A seleção genômica ou mapeamento genético, foi divulgado em 2009, pela revista americana Science, uma das revistas acadêmicas mais prestigiadas do mundo. A descoberta foi fruto de um estudo com mais 300 cientistas de 25 países. De acordo com dados do site da Empresa Brasileira de Pesquisa Agropecuária (Embrapa), estima-se que o genoma bovino seja composto por cerca de 22 mil genes e 2,87 bilhões de pares de nucleotídeos.

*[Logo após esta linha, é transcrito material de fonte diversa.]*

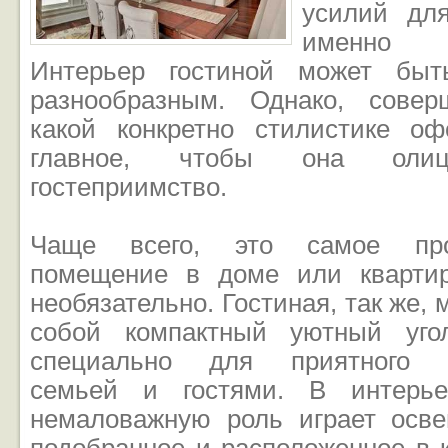
усилий для
именно 
Интерьер гостиной может быт
разнообразным. Однако, сове
какой конкретно стилистике оф
главное, чтобы она олиц
гостеприимство.
Чаще всего, это самое про
помещение в доме или квартир
необязательно. Гостиная, так же,
собой компактный уютный угол
специально для приятного в
семьей и гостями. В интерье
немаловажную роль играет осв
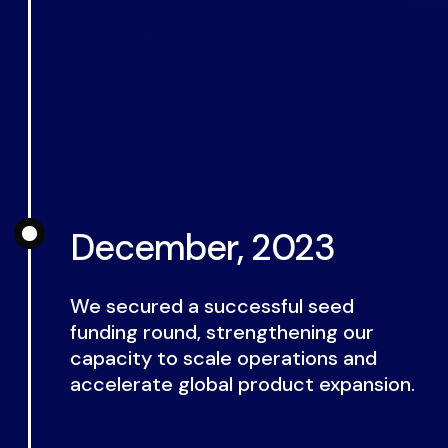
December, 2023
We secured a successful seed
funding round, strengthening our
capacity to scale operations and
accelerate global product expansion.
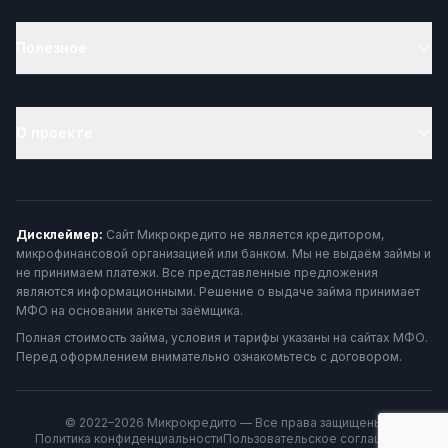
Полезное
О проекте
Дисклеймер:
Сайт Микрокредито не является кредитором,
микрофинансовой организацией или банком. Мы не выдаём займы и
не принимаем платежи. Все представленные предложения
являются информационными. Решение о выдаче займа принимает
МФО на основании анкеты заёмщика.
Полная стоимость займа, условия и тарифы указаны на сайтах МФО.
Перед оформлением внимательно ознакомьтесь с договором.
© 2022–2026 Микрокредито — Все права защищены
Политика конфиденциальности
Пользовательское соглашение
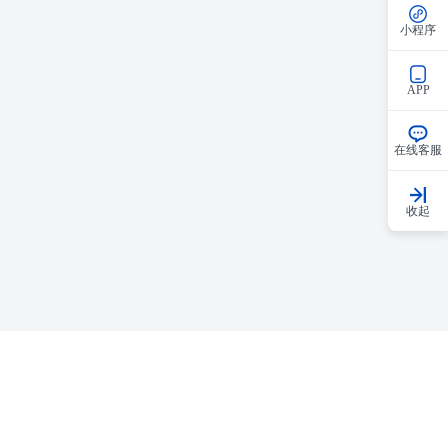
小程序
APP
在线客服
收起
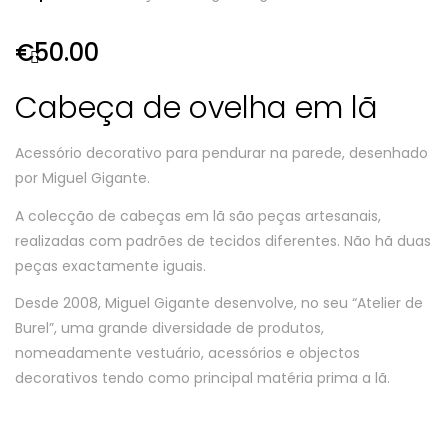
€
50.00
Cabeça de ovelha em lã
Acessório decorativo para pendurar na parede, desenhado
por Miguel Gigante.
A colecção de cabeças em lã são peças artesanais,
realizadas com padrões de tecidos diferentes. Não hã duas
peças exactamente iguais.
Desde 2008, Miguel Gigante desenvolve, no seu “Atelier de
Burel”, uma grande diversidade de produtos,
nomeadamente vestuário, acessórios e objectos
decorativos tendo como principal matéria prima a lã.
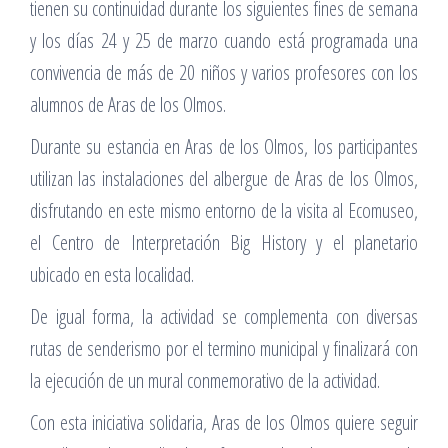
tienen su continuidad durante los siguientes fines de semana
y los días 24 y 25 de marzo cuando está programada una
convivencia de más de 20 niños y varios profesores con los
alumnos de Aras de los Olmos.
Durante su estancia en Aras de los Olmos, los participantes
utilizan las instalaciones del albergue de Aras de los Olmos,
disfrutando en este mismo entorno de la visita al Ecomuseo,
el Centro de Interpretación Big History y el planetario
ubicado en esta localidad.
De igual forma, la actividad se complementa con diversas
rutas de senderismo por el termino municipal y finalizará con
la ejecución de un mural conmemorativo de la actividad.
Con esta iniciativa solidaria, Aras de los Olmos quiere seguir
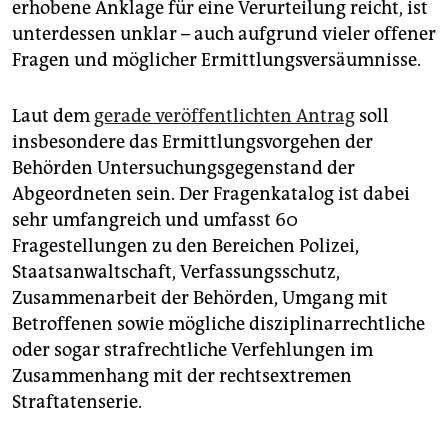
erhobene Anklage für eine Verurteilung reicht, ist
unterdessen unklar – auch aufgrund vieler offener
Fragen und möglicher Ermittlungsversäumnisse.
Laut dem
gerade veröffentlichten Antrag
soll
insbesondere das Ermittlungsvorgehen der
Behörden Untersuchungsgegenstand der
Abgeordneten sein. Der Fragenkatalog ist dabei
sehr umfangreich und umfasst 60
Fragestellungen zu den Bereichen Polizei,
Staatsanwaltschaft, Verfassungsschutz,
Zusammenarbeit der Behörden, Umgang mit
Betroffenen sowie mögliche disziplinarrechtliche
oder sogar strafrechtliche Verfehlungen im
Zusammenhang mit der rechtsextremen
Straftatenserie.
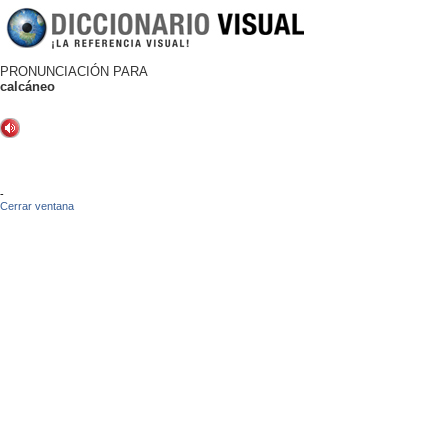
PRONUNCIACIÓN PARA
calcáneo
-
Cerrar ventana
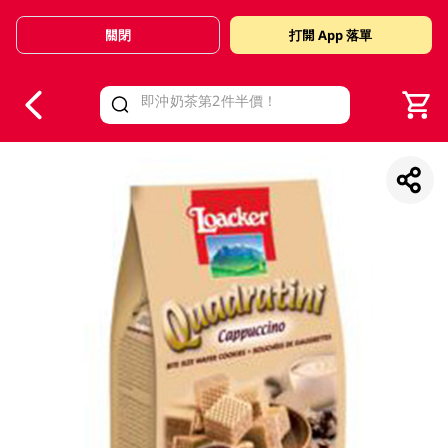
關閉
打開 App 落單
V
alid Until 30 June 2026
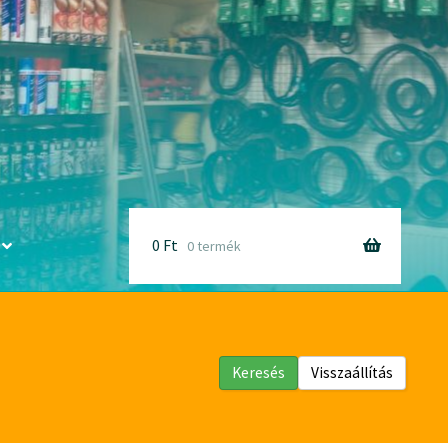
0
Ft
0 termék
Keresés
Visszaállítás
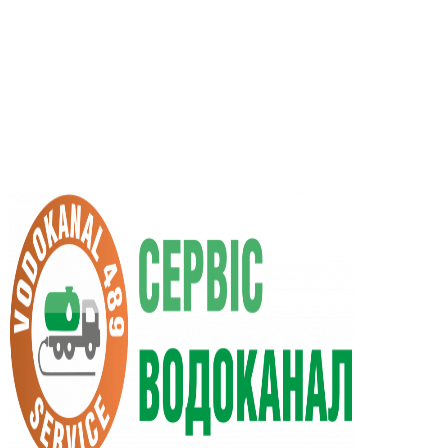
UA
RU
+38 (066) 296-0008
+38 (098) 009-9686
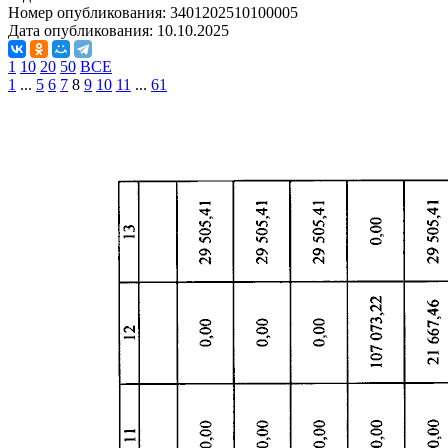
Номер опубликования:
3401202510100005
Дата опубликования:
10.10.2025
1
10
20
50
ВСЕ
1
...
5
6
7
8
9
10
11
...
61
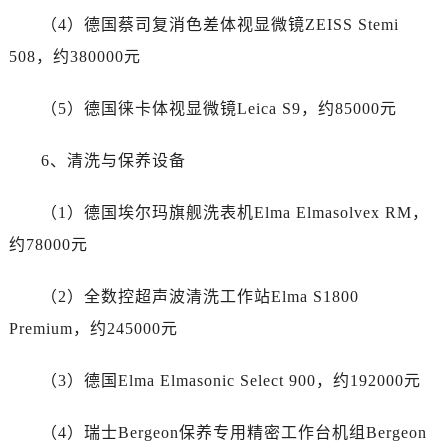
四川省巴中市巴州区江北大道帝舵售后服务中心（需提前预约）
（4）德国蔡司复消色差体视显微镜ZEISS Stemi
四川省成都市锦江区人民东路6号SAC东原中心24层2406B室帝舵售后服务中心（需提前预约）
508，约380000元
四川省达州市通川区中心广场、老车坝帝舵售后服务中心（需提前预约）
四川省德阳市旌阳区长江西路、南街帝舵售后服务中心（需提前预约）
（5）德国徕卡体视显微镜Leica S9，约85000元
四川省甘孜州市康定市情歌广场、箭炉街帝舵售后服务中心（需提前预约）
四川省广安市广安区建安南路帝舵售后服务中心（需提前预约）
6、清洗与保养设备
四川省广元市利州区老城南北街、东大街帝舵售后服务中心（需提前预约）
四川省乐山市市中区嘉定中路帝舵售后服务中心（需提前预约）
（1）德国埃尔玛旗舰洗表机Elma Elmasolvex RM，
四川省凉山州市西昌市大巷口下街帝舵售后服务中心（需提前预约）
约78000元
四川省泸州市江阳区治平路帝舵售后服务中心（需提前预约）
四川省眉山市东坡区三苏路帝舵售后服务中心（需提前预约）
（2）全数控超声波清洗工作站Elma S1800
四川省绵阳市涪城区翠花街帝舵售后服务中心（需提前预约）
Premium，约245000元
四川省南充市高坪区江东大道帝舵售后服务中心（需提前预约）
四川省内江市东兴区汉安大道帝舵售后服务中心（需提前预约）
（3）德国Elma Elmasonic Select 900，约192000元
四川省攀枝花市东区三线大道北段帝舵售后服务中心（需提前预约）
四川省遂宁市船山区香林南路帝舵售后服务中心（需提前预约）
（4）瑞士Bergeon保养专用精密工作台机组Bergeon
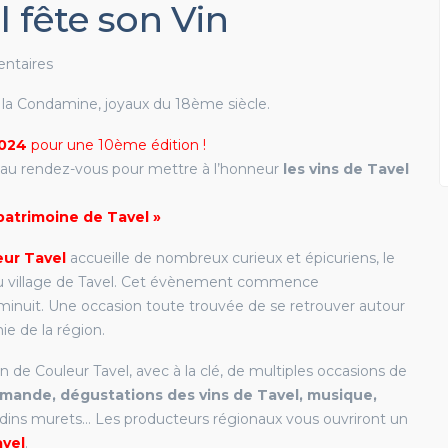
l fête son Vin
EN SAVOIR PLUS
ntaires
EN SAVOIR PLUS
la Condamine, joyaux du 18ème siècle.
2024
pour une 10ème édition !
 au rendez-vous pour mettre à l’honneur
les vins de Tavel
 patrimoine de Tavel »
eur Tavel
accueille de nombreux curieux et épicuriens, le
du village de Tavel. Cet évènement commence
minuit. Une occasion toute trouvée de se retrouver autour
ie de la région.
n de Couleur Tavel, avec à la clé, de multiples occasions de
mande, dégustations des vins de Tavel, musique,
ardins murets… Les producteurs régionaux vous ouvriront un
avel
.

Os genes são formados por fragmentos de DNA, que são os responsáveis pelas características desenvolvidas no bovino ao longo dos anos, como, peso em diferentes idades, maciez da carne, espessura de gordura, entre outras características que são avaliadas para o melhoramento genético.

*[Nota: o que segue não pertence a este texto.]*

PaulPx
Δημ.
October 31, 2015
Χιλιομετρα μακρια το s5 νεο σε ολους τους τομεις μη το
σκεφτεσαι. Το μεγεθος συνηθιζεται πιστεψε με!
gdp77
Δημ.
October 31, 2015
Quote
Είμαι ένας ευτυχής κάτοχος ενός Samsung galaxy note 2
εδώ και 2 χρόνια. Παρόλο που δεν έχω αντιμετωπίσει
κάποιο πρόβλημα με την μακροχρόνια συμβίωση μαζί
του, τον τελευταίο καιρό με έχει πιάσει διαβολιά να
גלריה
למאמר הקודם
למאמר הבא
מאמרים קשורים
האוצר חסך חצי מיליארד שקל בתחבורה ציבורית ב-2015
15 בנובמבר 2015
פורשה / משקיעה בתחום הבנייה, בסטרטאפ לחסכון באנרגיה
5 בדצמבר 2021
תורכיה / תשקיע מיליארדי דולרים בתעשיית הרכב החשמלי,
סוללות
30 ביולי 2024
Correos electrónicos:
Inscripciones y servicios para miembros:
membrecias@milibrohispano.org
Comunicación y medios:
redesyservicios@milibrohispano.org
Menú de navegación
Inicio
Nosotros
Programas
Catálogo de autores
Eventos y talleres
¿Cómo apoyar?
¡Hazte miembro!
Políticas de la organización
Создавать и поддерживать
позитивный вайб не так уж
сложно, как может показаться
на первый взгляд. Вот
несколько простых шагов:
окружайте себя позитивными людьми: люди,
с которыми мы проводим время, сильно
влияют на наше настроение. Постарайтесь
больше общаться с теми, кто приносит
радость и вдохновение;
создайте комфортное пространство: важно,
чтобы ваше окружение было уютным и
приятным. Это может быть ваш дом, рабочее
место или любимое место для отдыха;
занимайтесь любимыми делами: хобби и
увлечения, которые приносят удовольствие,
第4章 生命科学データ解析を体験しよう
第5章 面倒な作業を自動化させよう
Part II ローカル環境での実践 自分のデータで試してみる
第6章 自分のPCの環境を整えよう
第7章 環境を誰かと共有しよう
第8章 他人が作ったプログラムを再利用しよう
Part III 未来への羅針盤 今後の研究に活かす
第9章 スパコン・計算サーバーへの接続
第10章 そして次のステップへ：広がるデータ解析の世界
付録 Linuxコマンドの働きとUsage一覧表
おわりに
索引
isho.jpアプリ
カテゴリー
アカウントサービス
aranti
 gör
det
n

Segundo o doutor em genética e melhoramento animal, professor Guilherme Costa Venturini, parte da bioquímica que estuda o genoma completo pode ser dividida em: genômica estrutural, que estuda as posições de genes; genômica funcional, que está relacionada com a função dos genes e em genômica comparativa, que estuda a semelhança e diferenças entre genomas de diferentes organismos. “A genômica auxilia na seleção de animais geneticamente superiores para determinadas características de interesse econômico e estes animais podem ser selecionados precocemente ou seja, diminuiremos o intervalo de gerações”, ressalta.  

 

Vantagens

As ferramentas genômicas têm contribuído para melhorar a eficiência da seleção de animais geneticamente superiores para características de interesse, além ampliar a qualidade dos produtos de origem animal. “Com a genômica foi possível selecionar animais mais jovens e assim diminuir o intervalo de gerações e aumentar a precisão de seleção das espécies”, destaca Guilherme Costa. 

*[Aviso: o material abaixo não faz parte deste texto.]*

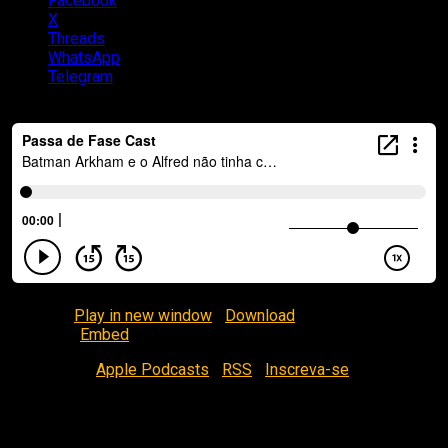
Facebook
X
Threads
WhatsApp
Telegram
Podcast:
Play in new window
|
Download
(Duration: 55:33 —
44.5MB) |
Embed
Inscreva-se
Apple Podcasts
|
RSS
|
Inscreva-se
Peguem suas toalhas!
Nesse episódio, eu (Mauro Junior) e Pedrita falamos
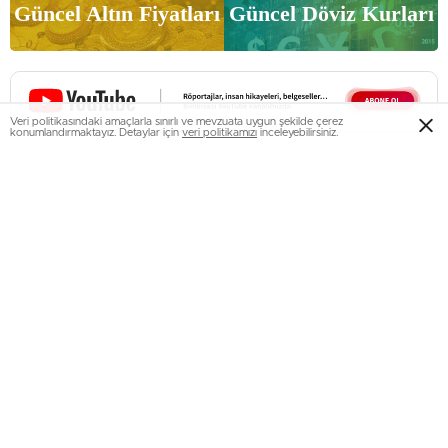
Güncel Altın Fiyatları
Güncel Döviz Kurları
Veri politikasındaki amaçlarla sınırlı ve mevzuata uygun şekilde çerez
konumlandırmaktayız. Detaylar için
veri politikamızı
inceleyebilirsiniz.
0
0
0
0
0
0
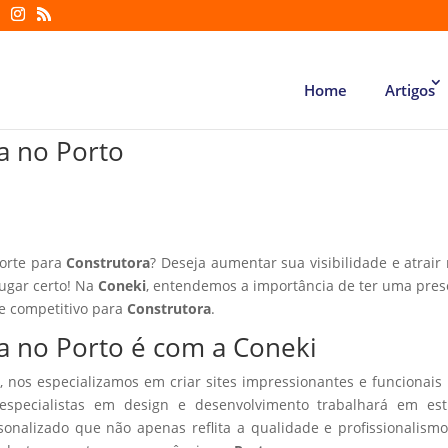
Home
Artigos
ra no Porto
forte para
Construtora
? Deseja aumentar sua visibilidade e atrair
lugar certo! Na
Coneki
, entendemos a importância de ter uma pre
te competitivo para
Construtora
.
ra no Porto é com a Coneki
, nos especializamos em criar sites impressionantes e funcionais
especialistas em design e desenvolvimento trabalhará em estr
sonalizado que não apenas reflita a qualidade e profissionalism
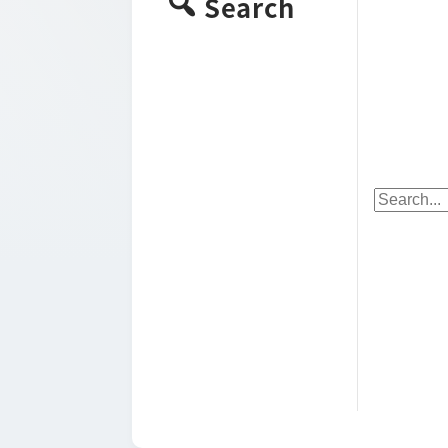
Search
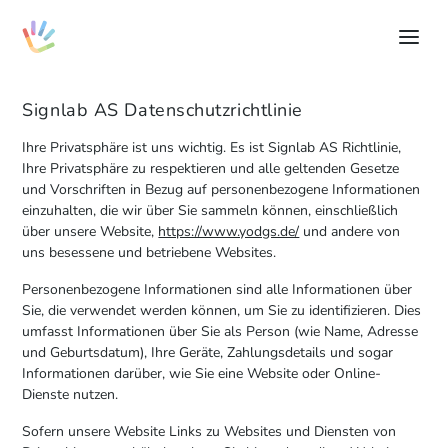
Signlab AS Datenschutzrichtlinie
Ihre Privatsphäre ist uns wichtig. Es ist Signlab AS Richtlinie,
Ihre Privatsphäre zu respektieren und alle geltenden Gesetze
und Vorschriften in Bezug auf personenbezogene Informationen
einzuhalten, die wir über Sie sammeln können, einschließlich
über unsere Website,
https://www.yodgs.de/
und andere von
uns besessene und betriebene Websites.
Personenbezogene Informationen sind alle Informationen über
Sie, die verwendet werden können, um Sie zu identifizieren. Dies
umfasst Informationen über Sie als Person (wie Name, Adresse
und Geburtsdatum), Ihre Geräte, Zahlungsdetails und sogar
Informationen darüber, wie Sie eine Website oder Online-
Dienste nutzen.
Sofern unsere Website Links zu Websites und Diensten von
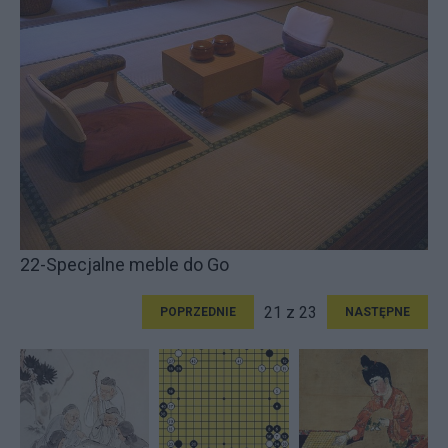
22-Specjalne meble do Go
21 z 23
POPRZEDNIE
NASTĘPNE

Segundo o médico veterinário e mestre em nutrição animal, David Lopes Fernandes, a genômica desenvolve um papel fundamental para o melhoramento genético. “Uma das principais vantagens é maximizar a produtividade dos animais mais produtivos em sua aptidão e multiplicá-los, para atender regiões diversas e de longas distâncias do mundo”, afirma.

Desafios

Um dos principais desafios consiste no valor pago por cabeça, em torno de 150 reais. “Há também muitos criadores com pensamento muito antigos, que ainda estão relutando em aplicar estas ferramentas em seu rebanho, preferindo selecionar somente pelo visual”, conta Guilherme Costa. 

David Lopes destaca também a dificuldade de investimentos em estudos a curto, médio e longo prazo, treinamento e capacitação de pessoal, além do investimento em estrutura e adoção de novas técnicas de reprodução e produção.

Futuro

As expectativas para o futuro são promissoras! Segundo o doutor em em genética, Guilherme Costa, a proposta é intensificar uso da seleção genômica na população animal, com a finalidade de aumentar ainda mais a produção e exportação de proteína de origem animal. Além disso, espera-se que os custos reduzam com a aplicação em larga escala nas propriedades rurais.

Melhoramento Genético

Segundo a Embrapa, o melhoramento genético é um instrumento de grande importância para a pecuária. Por meio da genética, os criadores podem aumentar a eficiência de produção e a lucratividade de seus rebanhos. Entre as estratégias de melhoramento genético que podem ser utilizadas estão os programas de controle de desempenho e avaliação genética, os programas de cruzamento de raças e a própria aquisição de genética superior.